The BB imprimatur is important. If "Glee" was mostly interesting ideas masking a lack of musical coherence, the new album, "Discosis," is interesting ideas made serviceable by the kind of guests who actually shift units. Though not as startling as "Glee," "Discosis" is in every way an improvement: a real record of real songs, helped immeasurably by people like Big Daddy Kane, disco-revivalist Dimitri From Paris, legendary reggae-toaster Eek-a-Mouse, Youssou N'Dour and Qawwali artist Badar Ali Khan.
Confidence boosted, di Salvio has given his talent for pastiche freer rein. The album opens with "Astounded," to which the late Curtis Mayfield donated an a cappella vocal track he'd had laying around unused since the '70s. And if hip-hop was the alien music of choice on "Glee," here di Salvio moves past rap (which, by now, is a piece of cake) to genuine African and Caribbean motifs.
Di Salvio doesn't idealize these musical forms, he simply acknowledges their ubiquity: Originality is dead, long live originality. It's even there in the song titles: "Predictable," "Love Cliche," "Rock Star," "Loop Me" ("If you loop me into sound, I am found").
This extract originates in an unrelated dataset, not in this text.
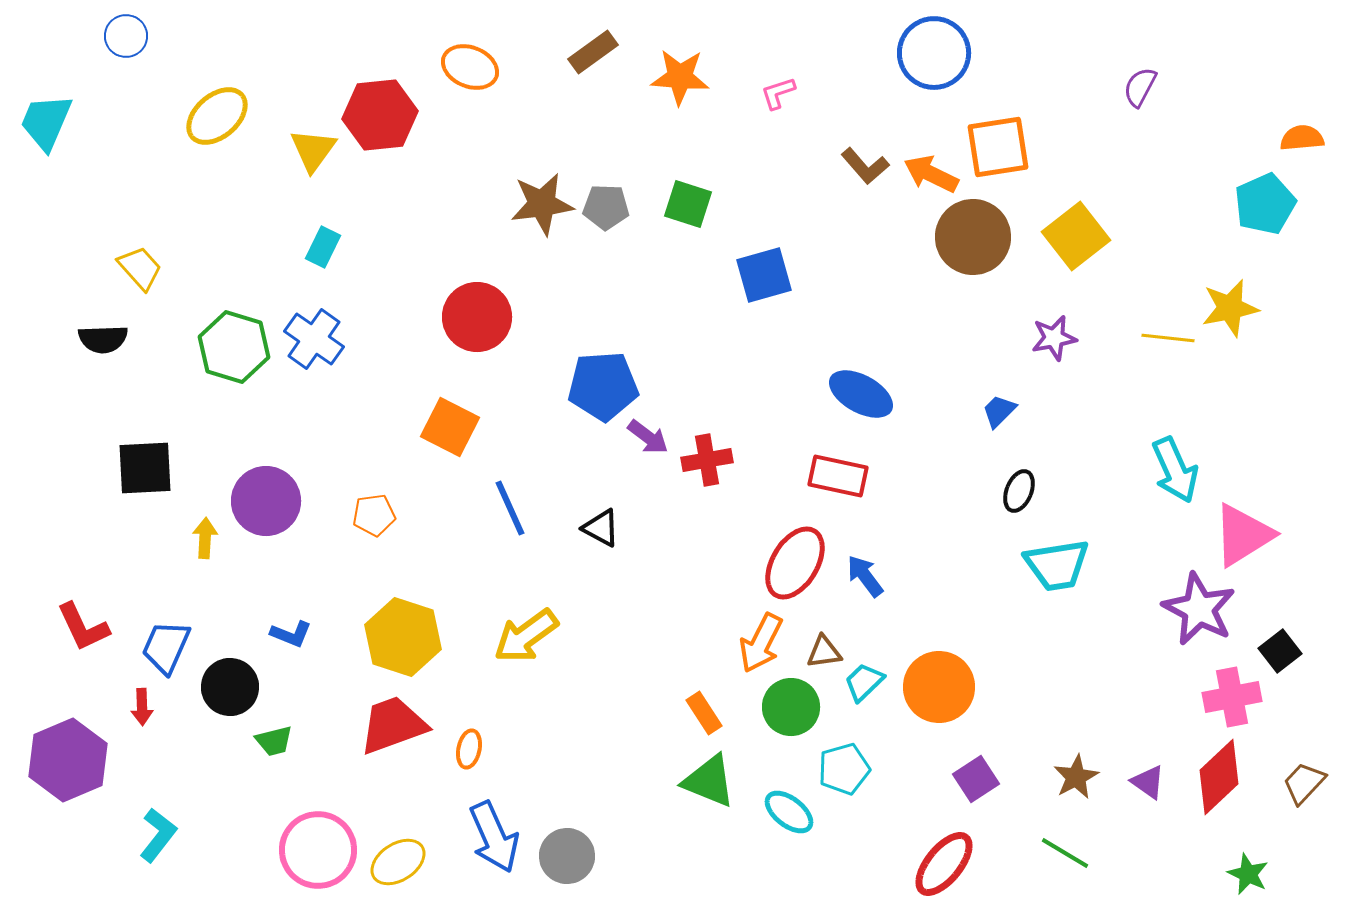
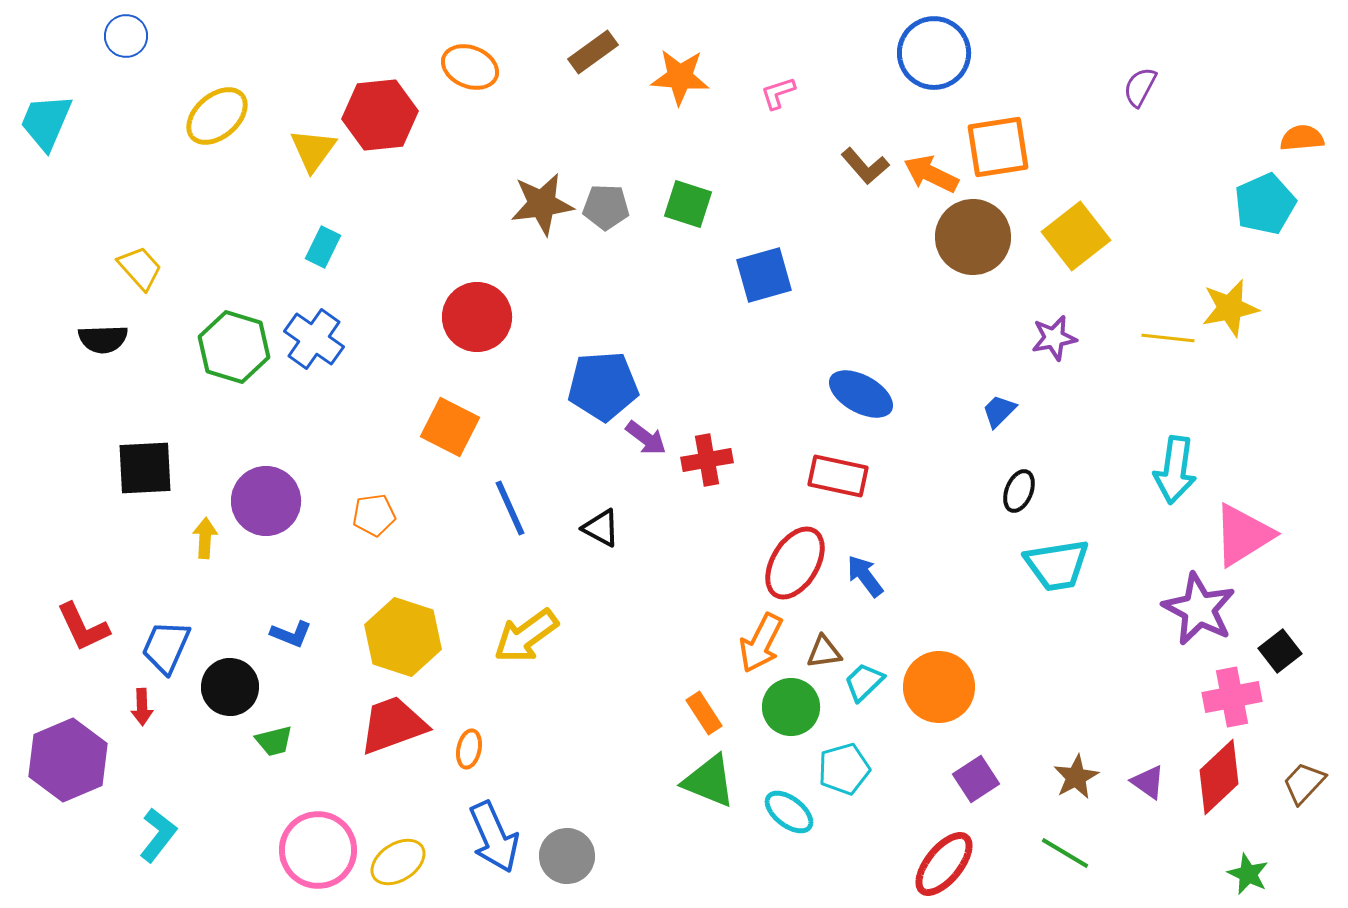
purple arrow at (648, 437): moved 2 px left, 1 px down
cyan arrow at (1175, 470): rotated 32 degrees clockwise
But rather than treat it ironically, he appropriates it with the imagination of a true polymath. Every cut poses a compelling, and often funny, musical question. What would Janet Jackson sound like if she'd grown up in a normal family? If Paul Simon had approached "ethnic" music with a sense of humor rather than solemn reverence, couldn't he have produced something like "Montreal"? Is indie weirdo Momus (another guest) Al Stewart's illegitimate son? I could go on like this all day.